Egualmente la predicazione di Gesu' era vista come azione sovversiva dai romani in appoggio agli zeloti, i ribelli organizzati della Galilea. Si sa, i principi fondamentali sui quali si regge ogni potere sono costanti: rispetto dell'autorita' costituita, rispetto delle consuetudini, della morale vigente, accettare la struttura gerarchica della societa' (ricchi da una parte, servi e schiavi dall'altra; le donne ferme nel loro spazio ecc.), rispetto per l'economia, il denaro e la sua circolazione.
Ma non dobbiamo pensare a Gesu' come a un severo asceta del deserto, tutto proiettato a fustigare i malcostumi e gli eccessi gaudenti, puntando il dito sui seguaci, imponendo loro di battersi il petto.
No, egli e' proprio il contrario di questo stereotipo: non c'e' mai l'ombra di ascetismo quando per esempio si siede a tavola. Lui dice ai seguaci: "Mangiate e bevete di quello che vi e' offerto" Lc, 10,7.
Nel suo comportamento crea sempre scandalo.
Tanto per cominciare digiunava pochissimo, non mangiava locuste e odiava ricoprirsi di pelli di capra, si lavava appena ne aveva l'occasione, in piu' si lasciava profumare da donne compiacenti.
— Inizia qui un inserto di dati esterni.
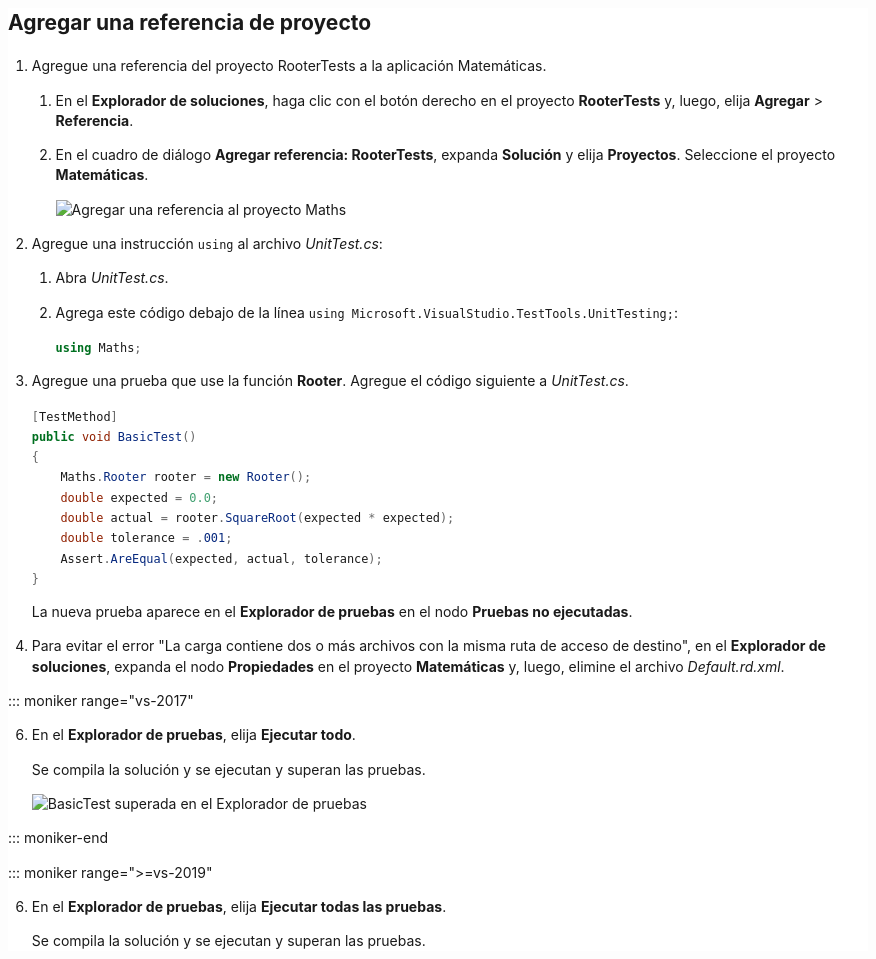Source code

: ## <a name="add-a-project-reference"></a>Agregar una referencia de proyecto

1. Agregue una referencia del proyecto RooterTests a la aplicación Matemáticas.

    1. En el **Explorador de soluciones**, haga clic con el botón derecho en el proyecto **RooterTests** y, luego, elija **Agregar** > **Referencia**.

    2. En el cuadro de diálogo **Agregar referencia: RooterTests**, expanda **Solución** y elija **Proyectos**. Seleccione el proyecto **Matemáticas**.

        ![Agregar una referencia al proyecto Maths](../test/media/ute_cs_windows_addreference.png)

2. Agregue una instrucción `using` al archivo *UnitTest.cs*:

    1. Abra *UnitTest.cs*.

    2. Agrega este código debajo de la línea `using Microsoft.VisualStudio.TestTools.UnitTesting;`:

       ```csharp
       using Maths;
       ```

3. Agregue una prueba que use la función **Rooter**. Agregue el código siguiente a *UnitTest.cs*.

   ```csharp
   [TestMethod]
   public void BasicTest()
   {
       Maths.Rooter rooter = new Rooter();
       double expected = 0.0;
       double actual = rooter.SquareRoot(expected * expected);
       double tolerance = .001;
       Assert.AreEqual(expected, actual, tolerance);
   }
   ```

   La nueva prueba aparece en el **Explorador de pruebas** en el nodo **Pruebas no ejecutadas**.

4. Para evitar el error "La carga contiene dos o más archivos con la misma ruta de acceso de destino", en el **Explorador de soluciones**, expanda el nodo **Propiedades** en el proyecto **Matemáticas** y, luego, elimine el archivo *Default.rd.xml*.

::: moniker range="vs-2017"

6. En el **Explorador de pruebas**, elija **Ejecutar todo**.

   Se compila la solución y se ejecutan y superan las pruebas.

   ![BasicTest superada en el Explorador de pruebas](../test/media/ute_cpp_testexplorer_basictest.png)

::: moniker-end

::: moniker range=">=vs-2019"

6. En el **Explorador de pruebas**, elija **Ejecutar todas las pruebas**.

   Se compila la solución y se ejecutan y superan las pruebas.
Luca (5,33) riferisce che i maestri della legge facevano notare al Nazareno che i seguaci di Giovanni il Battista digiunavano spesso, cosi' pure i discepoli dei farisei. "I tuoi invece mangiano e bevono", senza alcuna moderazione.
Gesu' prese con se' un gabelliere di nome Levi; costui appena entrato nella comunita' degli apostoli organizzo' un ricco pranzo. I gabellieri erano socialmente al bando poiche' raccoglievano tasse su ordine dei romani. Il Maestro si faceva vedere spesso con loro e dormiva perfino nelle loro case.
L'operare di Gesu' e' visto come una festa nuziale dove lui e' lo sposo. "Quando io non ci saro' piu' allora i miei ospiti potranno digiunare. Ora siamo nel bel mezzo della festa, quindi brindiamo e gustiamo il pranzo".
Egli raccontava la parabola del banchetto identificandosi col festeggiato: "Andate dunque ai crocicchi delle strade e raccogliete tutti quelli che trovate e invitateli a questa festa. Allora i servitori andarono intorno e radunarono tutti quelli che incontrarono, buoni e cattivi, e la sala delle nozze fu piena di commensali".